I let myself in through the gate, closed it behind me, and looked at the broad steps leading up to the front porch. A row of round pillars held up the roof. Along the edge of the porch were shrubs that gave partial privacy and looked like they would flower, if the dirty snow ever left us and spring arrived. What I knew about plants and shrubs wouldn't fill a thimble, but it was something I looked forward to learning.
A wide strip of indoor-outdoor carpeting led to a shiny wooden door. I rang the bell and waited, and then, since the door was slightly open, I let myself in, calling for Ginger and hearing my voice echo in the high-ceilinged foyer. The floors were freshly done, and gleamed underfoot. I wiped my shoes on the doormat and looked around. A formal dining room to my right. Closed pocket doors that would open to what I knew was the living room on my left.
Because the pictures had made it look so special, I saved the living room for last, and wandered into the dining room. Big enough to seat all of Andre's family. All those sisters and their husbands and their children. I pictured the happy chaos of a family dinner. His family, not mine. All their love and noisy squabbles were right out in the open. My family dinners were like White House state dinners with the Chinese. Fraught with underlying tensions and things that needed to be discussed but the time wasn't right and never would be. Andre's family might be big on reproduction and too eager to gobble up our meager free time, but they were otherwise pretty easy to live with.
Creamy white bead board ran up the wall to a chair rail, with lovely blue and white toile wallpaper above. The house was unfurnished, but they'd sensibly left large, white-framed mirrors at either end of the room. My taste ran to paint, not wallpaper, but I could live with this, and I thought Andre, who was sometimes surprisingly traditional, would really like it. My spirits rose. This might finally be our house.

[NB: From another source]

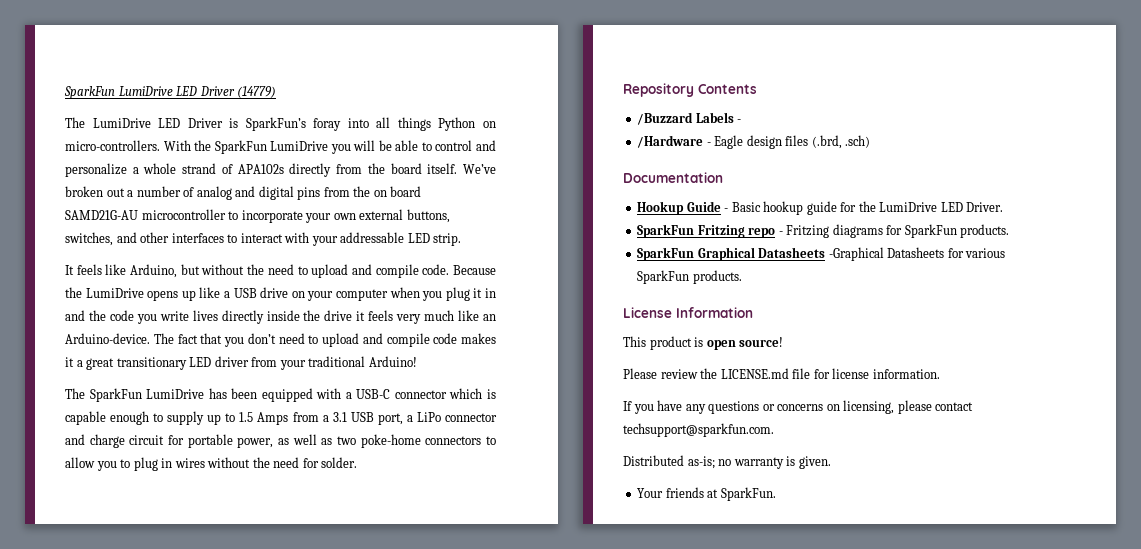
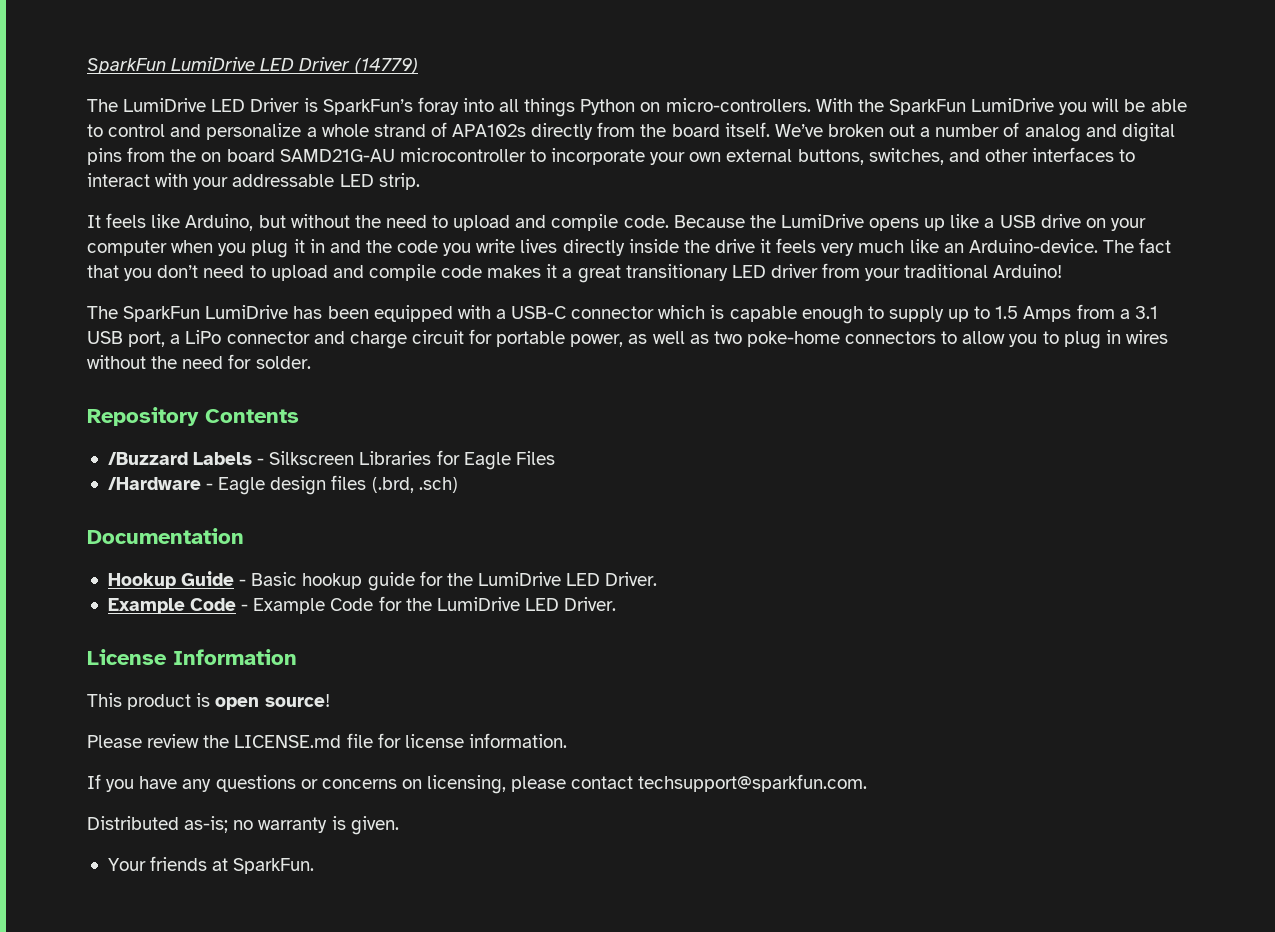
(742, 121) none -> [269,450,555,470] Silkscreen Libraries for Eagle Files
[637,224,1010,238] [637,247,1006,261] [637,270,742,284] SparkFun Fritzing repo - Fritzing diagrams for SparkFun products. // SparkFun Graphical Datasheets -Graphical Datasheets for various SparkFun products. -> [107,596,617,614] Example Code - Example Code for the LumiDrive LED Driver.

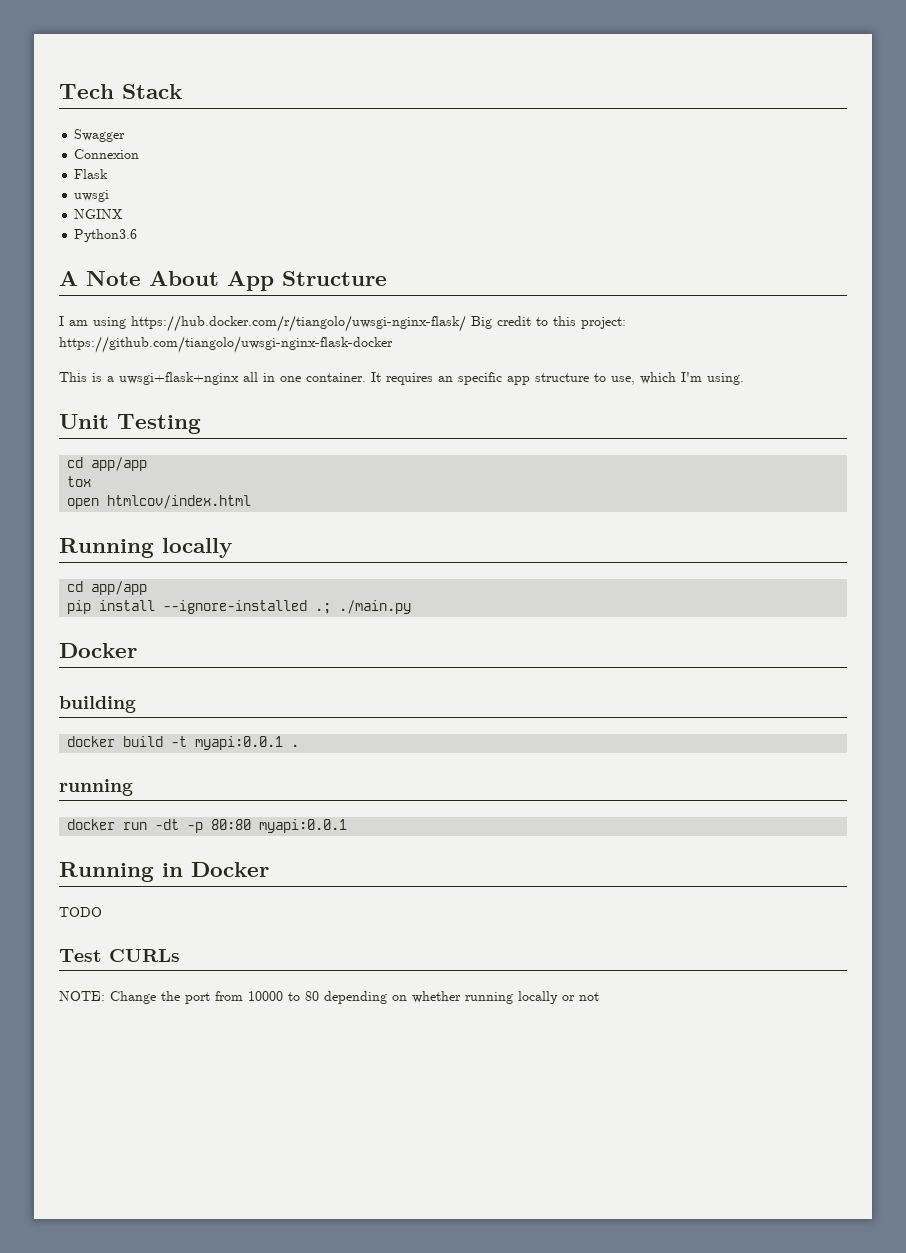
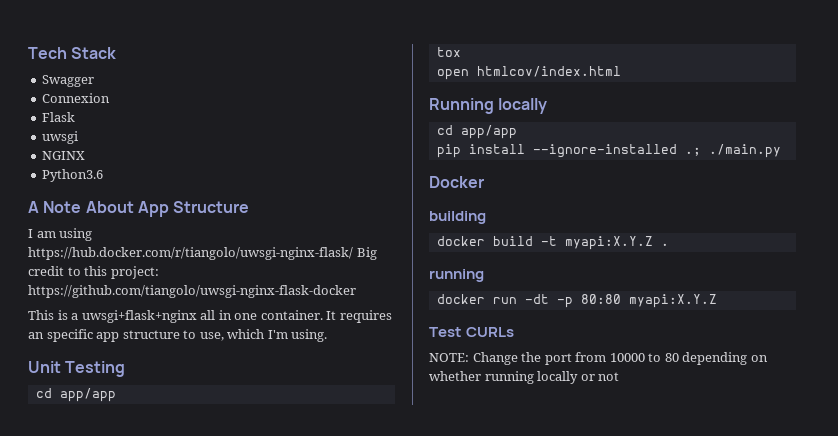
[195,736,284,750] myapi:0.0.1 -> [564,236,653,250] myapi:X.Y.Z
[259,819,348,833] [59,862,269,882] [59,907,102,917] myapi:0.0.1 // Running in Docker // TODO -> [628,294,717,308] myapi:X.Y.Z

As I went through the doorway into the large kitchen that opened onto a famil
y room addition beyond, the grilling smell got stronger. Whatever they were cooking, the scent had gotten unpleasant with overtones of something burning. Privacy, and a sense of distance from my neighbors, was important. So far, Ginger's gushing hadn't been so hyperbolic as I'd feared. What I'd seen of the house was great, but I wasn't sure I wanted to live in a place where I was so much in my neighbor's pocket I had intimate knowledge of what they were cooking.

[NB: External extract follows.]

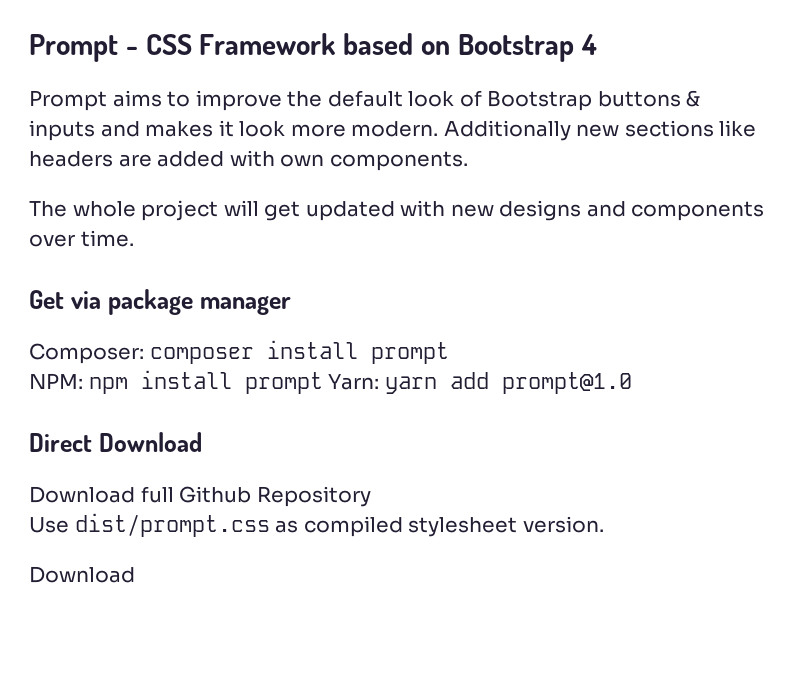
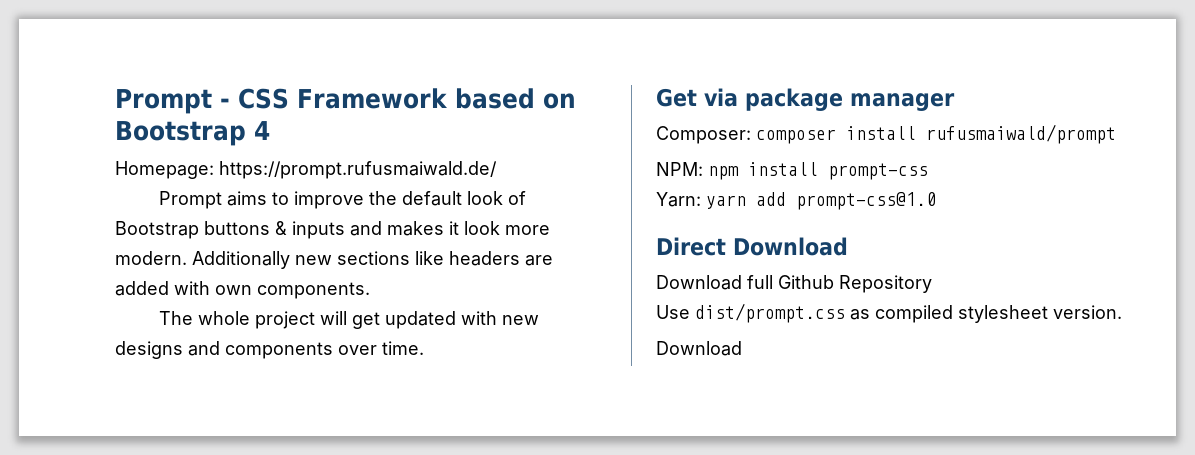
(597, 44) none -> [115,161,497,179] // Homepage: https://prompt.rufusmaiwald.de/
[370,342,449,364] prompt -> [926,124,1116,144] rufusmaiwald/prompt
[244,372,323,394] prompt -> [828,163,928,180] prompt-css //
[501,372,632,394] prompt@1.0 -> [796,192,936,210] prompt-css@1.0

I'd barely taken in the warm terracotta floors and rust-flecked granite countertops, glass-fronted cabinets, and trendy stainless steel appliances when I heard a sound from the living room. Not a hello or someone calling my name. It sounded like someone in pain. Maybe Ginger had slipped on the shiny floor and fallen, and that's why she hadn't come to greet me or answered when I called. She was far too polite—and had too much of the realtor's necessary charm—to have deliberately left me on my own for so long.

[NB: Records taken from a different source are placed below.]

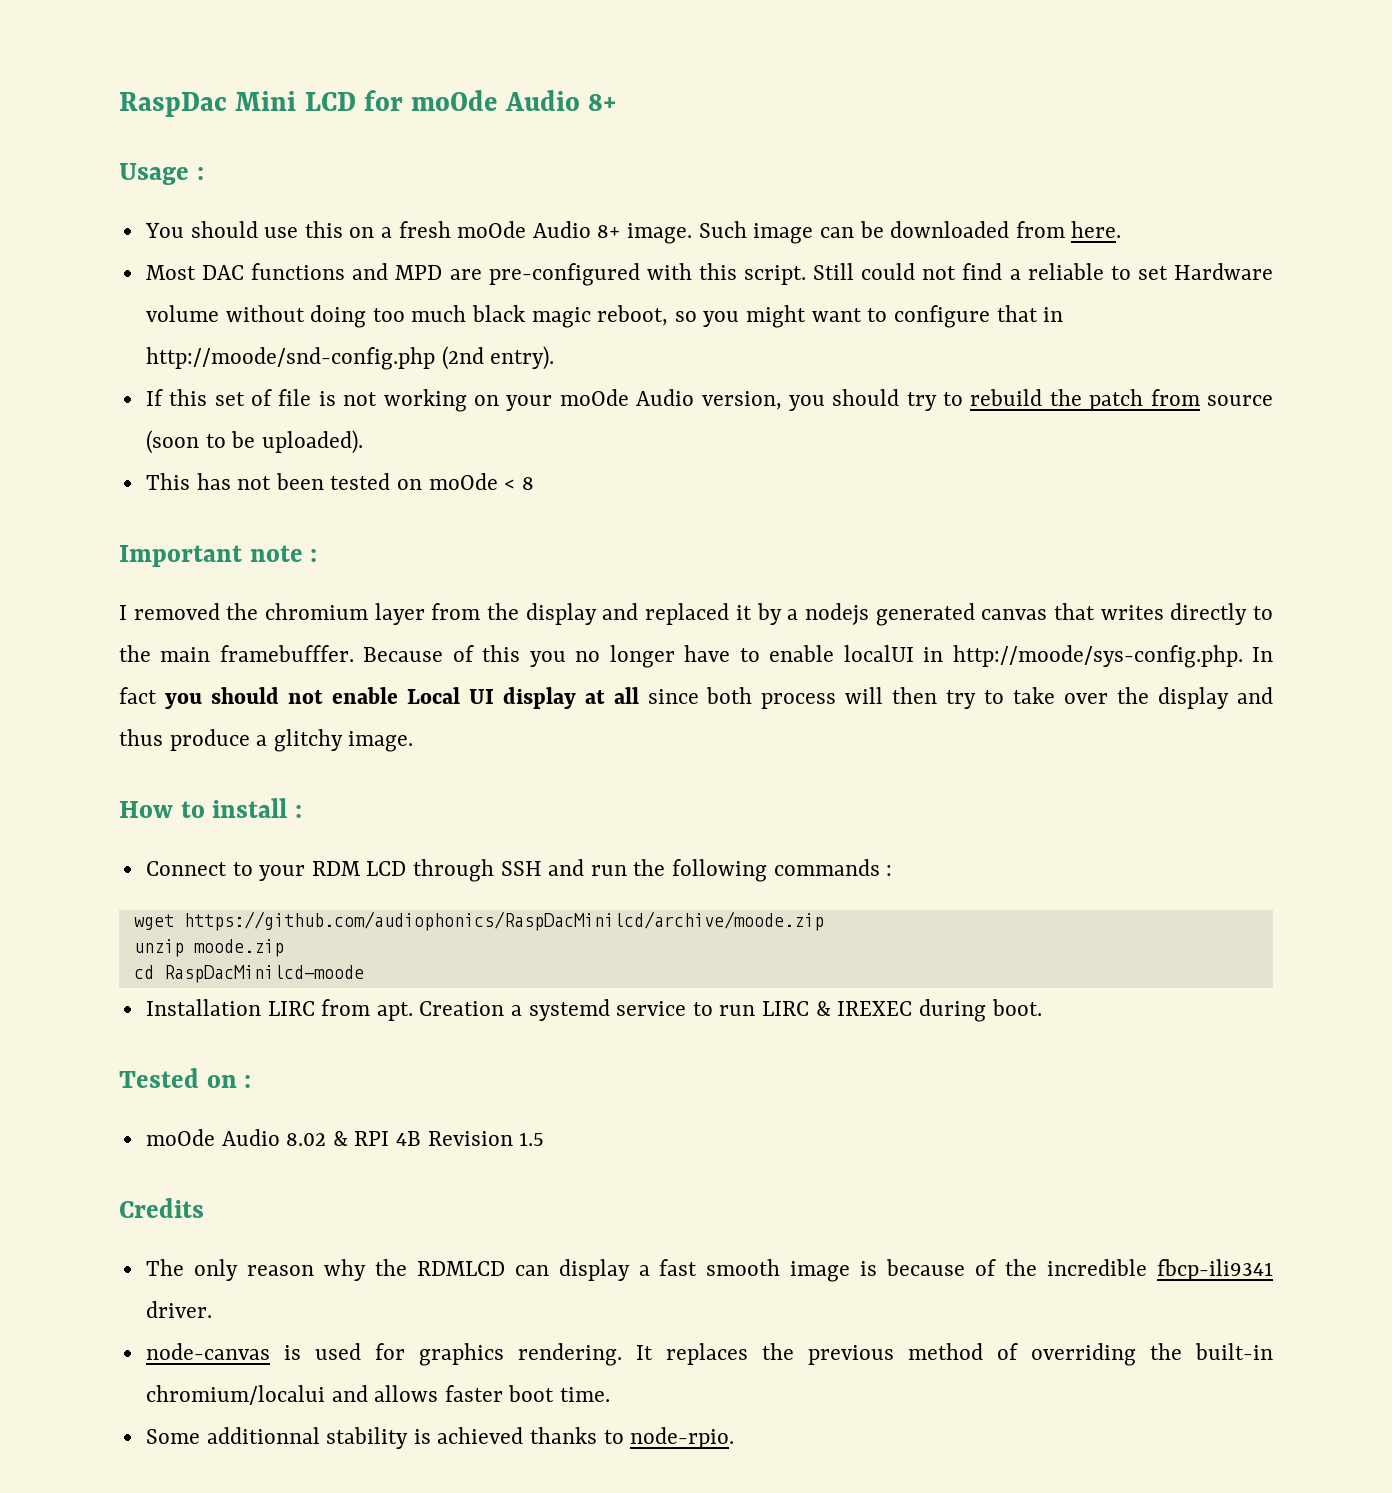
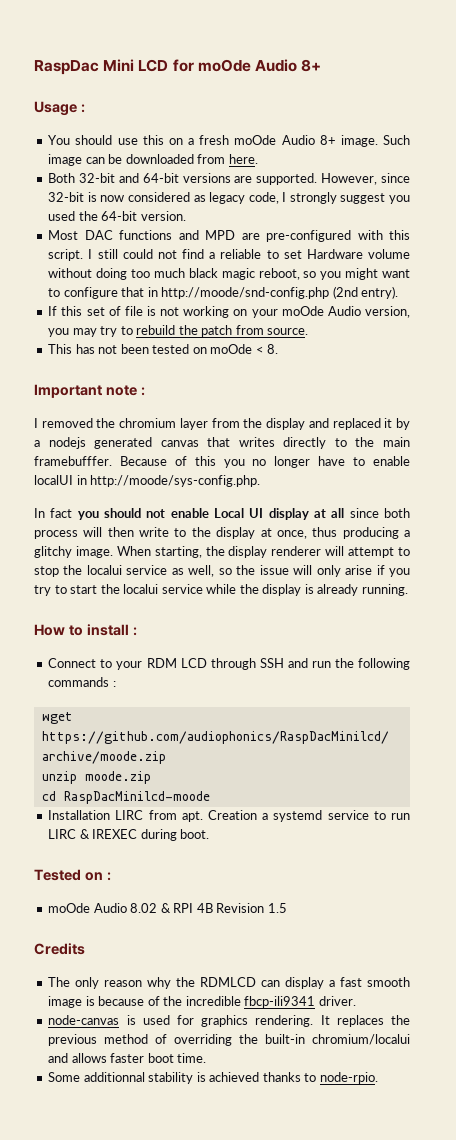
(1122, 229) none -> [48,173,410,185] [48,192,410,204] [48,211,186,221] // Both 32-bit and 64-bit versions are supported. However, since 32-bit is now considered as legacy code, I strongly suggest you used the 64-bit version.
[813,263,855,280] Still -> [88,249,118,259] I still
[832,389,900,406] should -> [72,328,97,337] may
[1207,395,1273,406] [145,430,363,454] source (soon to be uploaded). -> [267,328,309,335] source.
[521,477,534,490] 8 -> [267,344,279,354] 8.
(1243, 656) none -> (261, 481) //
[946,687,1274,709] [119,729,414,752] try to take over the display and thus produce a glitchy image. -> [139,527,411,539] [34,546,411,558] [34,565,410,577] [34,584,408,596] write to the display at once, thus producing a glitchy image. When starting, the display renderer will attempt to stop the localui service as well, so the issue will only arise if you try to start the localui service while the display is already running.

I retraced my steps through the dining room and the entry hall and shoved back the heavy pocket doors. The huge, bright, front-to-back living room was painted a soothing, soft gray-green. Light streamed in through a wall of windows at the end. In the center sat a single chair. The chair was surrounded by a circle of space heaters, each of them glowing fiery red, connected to outlets by long orange tails of extension cords. Our realtor, Ginger Stevens, was tied to the chair, a thick strip of shiny silver duct tape wrapped around her head and her mouth. Her skin was blackening red and blistered. Her clothes were charred and smoking.